Records for the exercise section start
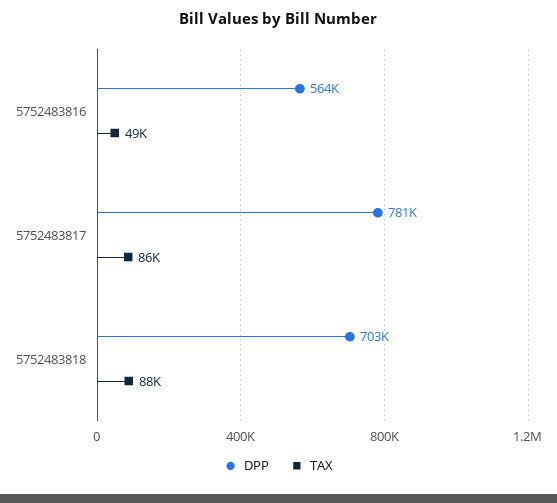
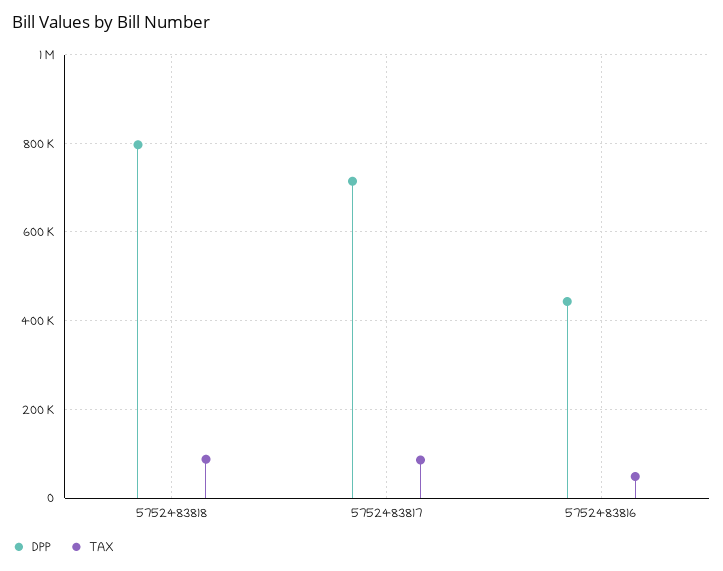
  {
    "DPP": {
-     "5752483816": 564000,
+     "5752483816": 440000,
-     "5752483817": 781000,
+     "5752483817": 720000,
-     "5752483818": 703000
+     "5752483818": 800000
    },
    "TAX": {
      "5752483816": 49000,
      "5752483817": 86000,
      "5752483818": 88000
    }
  }

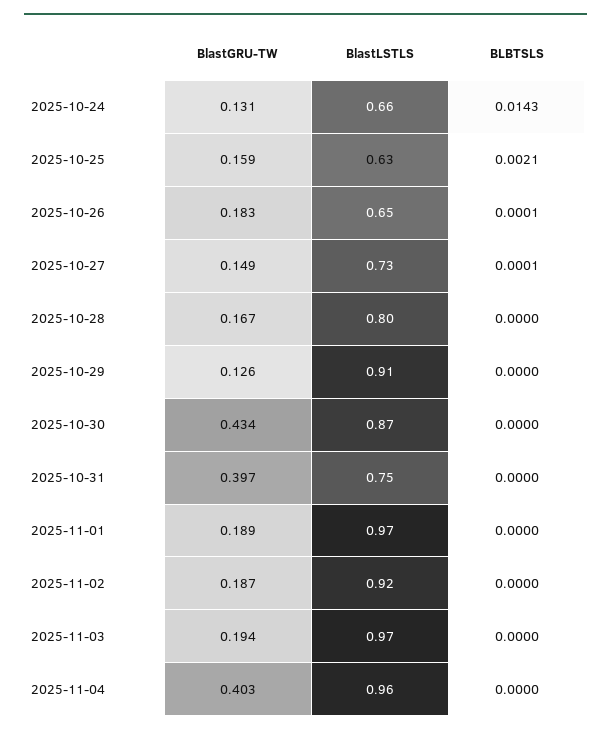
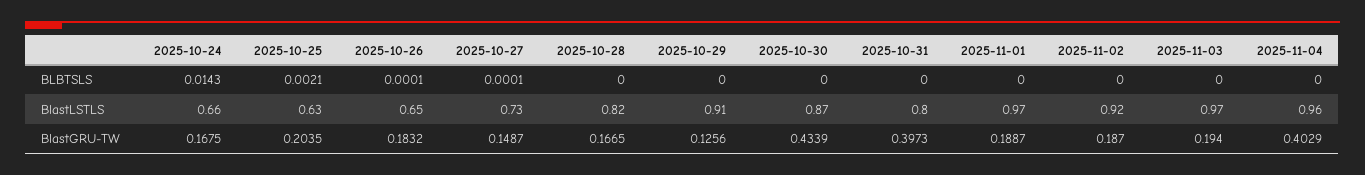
  {
    "BlastGRU-TW": {
-     "2025-10-24": 0.131,
+     "2025-10-24": 0.1675,
-     "2025-10-25": 0.159,
+     "2025-10-25": 0.2035,
      "2025-10-26": 0.1832,
      "2025-10-27": 0.1487,
      "2025-10-28": 0.1665,
      "2025-10-29": 0.1256,
      "2025-10-30": 0.4339,
      "2025-10-31": 0.3973,
      "2025-11-01": 0.1887,
      "2025-11-02": 0.187,
      "2025-11-03": 0.194,
      "2025-11-04": 0.4029
    },
    "BlastLSTLS": {
      "2025-10-24": 0.66,
      "2025-10-25": 0.63,
      "2025-10-26": 0.65,
      "2025-10-27": 0.73,
-     "2025-10-28": 0.8,
+     "2025-10-28": 0.82,
      "2025-10-29": 0.91,
      "2025-10-30": 0.87,
-     "2025-10-31": 0.75,
+     "2025-10-31": 0.8,
      "2025-11-01": 0.97,
      "2025-11-02": 0.92,
      "2025-11-03": 0.97,
      "2025-11-04": 0.96
    },
    "BLBTSLS": {
      "2025-10-24": 0.0143,
      "2025-10-25": 0.0021,
      "2025-10-26": 0.0001,
      "2025-10-27": 0.0001,
      "2025-10-28": 0,
      "2025-10-29": 0,
      "2025-10-30": 0,
      "2025-10-31": 0,
      "2025-11-01": 0,
      "2025-11-02": 0,
      "2025-11-03": 0,
      "2025-11-04": 0
    }
  }

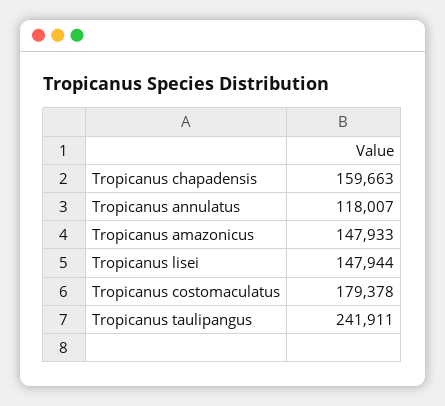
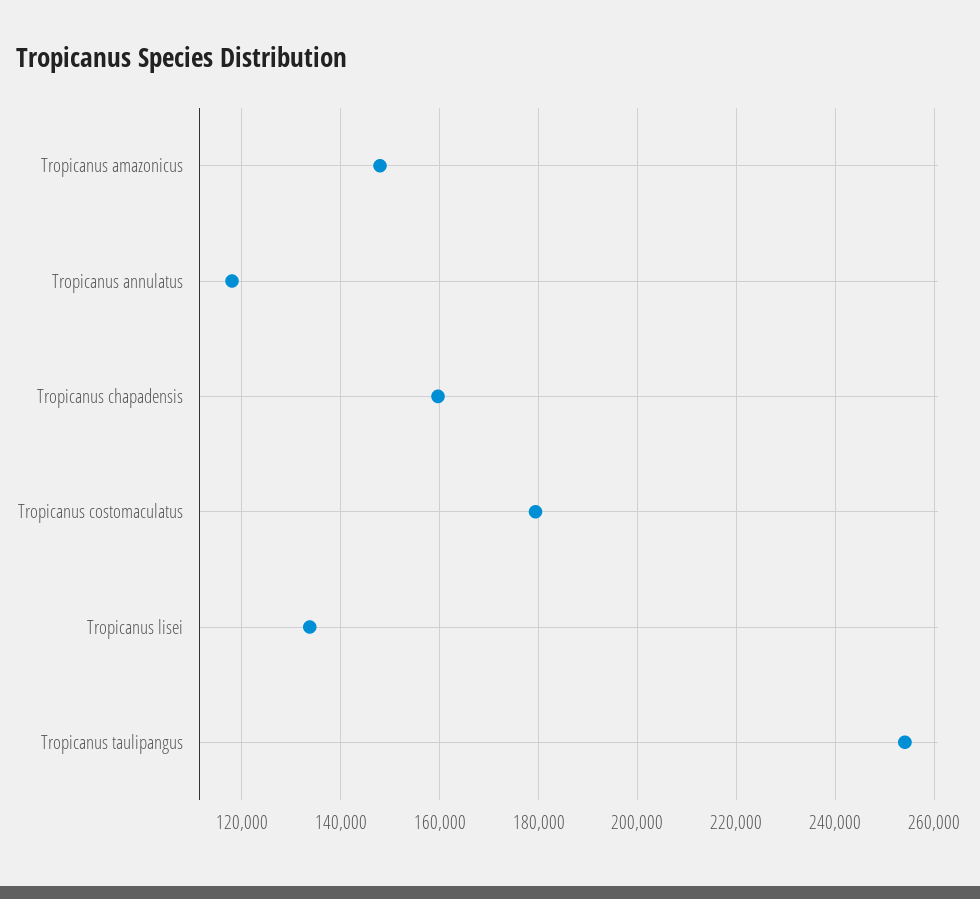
  {
    "Tropicanus chapadensis": 159663,
    "Tropicanus annulatus": 118007,
    "Tropicanus amazonicus": 147933,
-   "Tropicanus lisei": 147944,
+   "Tropicanus lisei": 134000,
    "Tropicanus costomaculatus": 179378,
-   "Tropicanus taulipangus": 241911
+   "Tropicanus taulipangus": 254000
  }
Records for the exercise section end
> Exercise instructions: For the data above, count every line in which the string "Tropicanus" appears, and answer with the count only.

> Answer below: 8